**WORK REQUIRED**
Return every line of the data below verbatim and unchanged, leaving the pictures out of your answer.

··· EXTRACTED MATERIAL

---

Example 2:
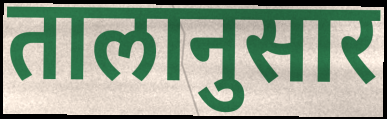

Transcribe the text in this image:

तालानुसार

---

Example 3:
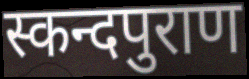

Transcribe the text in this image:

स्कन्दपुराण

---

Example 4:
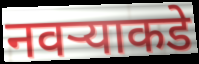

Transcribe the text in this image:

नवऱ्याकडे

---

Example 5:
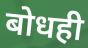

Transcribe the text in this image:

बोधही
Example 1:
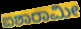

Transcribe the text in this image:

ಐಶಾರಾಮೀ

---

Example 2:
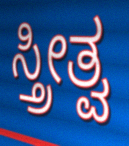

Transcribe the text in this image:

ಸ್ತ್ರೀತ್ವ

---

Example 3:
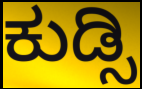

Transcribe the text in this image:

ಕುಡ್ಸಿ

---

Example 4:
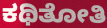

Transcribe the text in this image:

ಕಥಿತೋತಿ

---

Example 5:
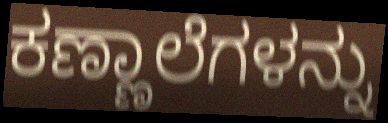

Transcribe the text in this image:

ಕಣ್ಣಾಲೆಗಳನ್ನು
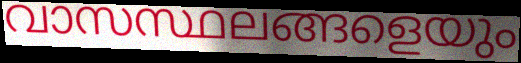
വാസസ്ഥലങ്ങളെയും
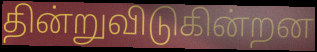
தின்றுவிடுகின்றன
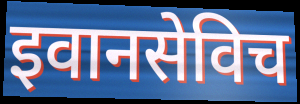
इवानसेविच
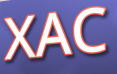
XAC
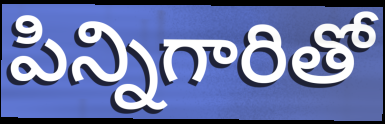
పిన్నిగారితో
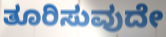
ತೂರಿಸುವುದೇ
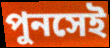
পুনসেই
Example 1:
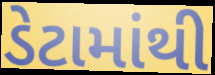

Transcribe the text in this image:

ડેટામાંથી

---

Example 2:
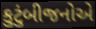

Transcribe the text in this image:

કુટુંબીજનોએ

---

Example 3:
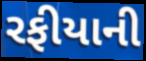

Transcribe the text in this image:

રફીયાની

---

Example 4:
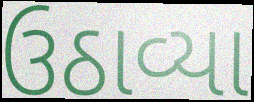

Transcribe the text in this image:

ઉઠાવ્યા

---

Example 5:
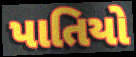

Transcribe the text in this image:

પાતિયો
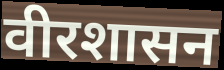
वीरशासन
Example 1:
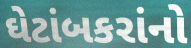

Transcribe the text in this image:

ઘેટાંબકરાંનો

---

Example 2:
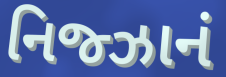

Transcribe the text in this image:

······

**PROBLEM SOLUTION**
---

Example 2:

Transcribe the text in this image:

तालानुसार

---

Example 3:

Transcribe the text in this image:

स्कन्दपुराण

---

Example 4:

Transcribe the text in this image:

नवऱ्याकडे

---

Example 5:

Transcribe the text in this image:

बोधही
Example 1:

Transcribe the text in this image:

ಐಶಾರಾಮೀ

---

Example 2:

Transcribe the text in this image:

ಸ್ತ್ರೀತ್ವ

---

Example 3:

Transcribe the text in this image:

ಕುಡ್ಸಿ

---

Example 4:

Transcribe the text in this image:

ಕಥಿತೋತಿ

---

Example 5:

Transcribe the text in this image:

ಕಣ್ಣಾಲೆಗಳನ್ನು
വാസസ്ഥലങ്ങളെയും
தின்றுவிடுகின்றன
इवानसेविच
XAC
పిన్నిగారితో
ತೂರಿಸುವುದೇ
পুনসেই
Example 1:

Transcribe the text in this image:

ડેટામાંથી

---

Example 2:

Transcribe the text in this image:

કુટુંબીજનોએ

---

Example 3:

Transcribe the text in this image:

રફીયાની

---

Example 4:

Transcribe the text in this image:

ઉઠાવ્યા

---

Example 5:

Transcribe the text in this image:

પાતિયો
वीरशासन
Example 1:

Transcribe the text in this image:

ઘેટાંબકરાંનો

---

Example 2:

Transcribe the text in this image:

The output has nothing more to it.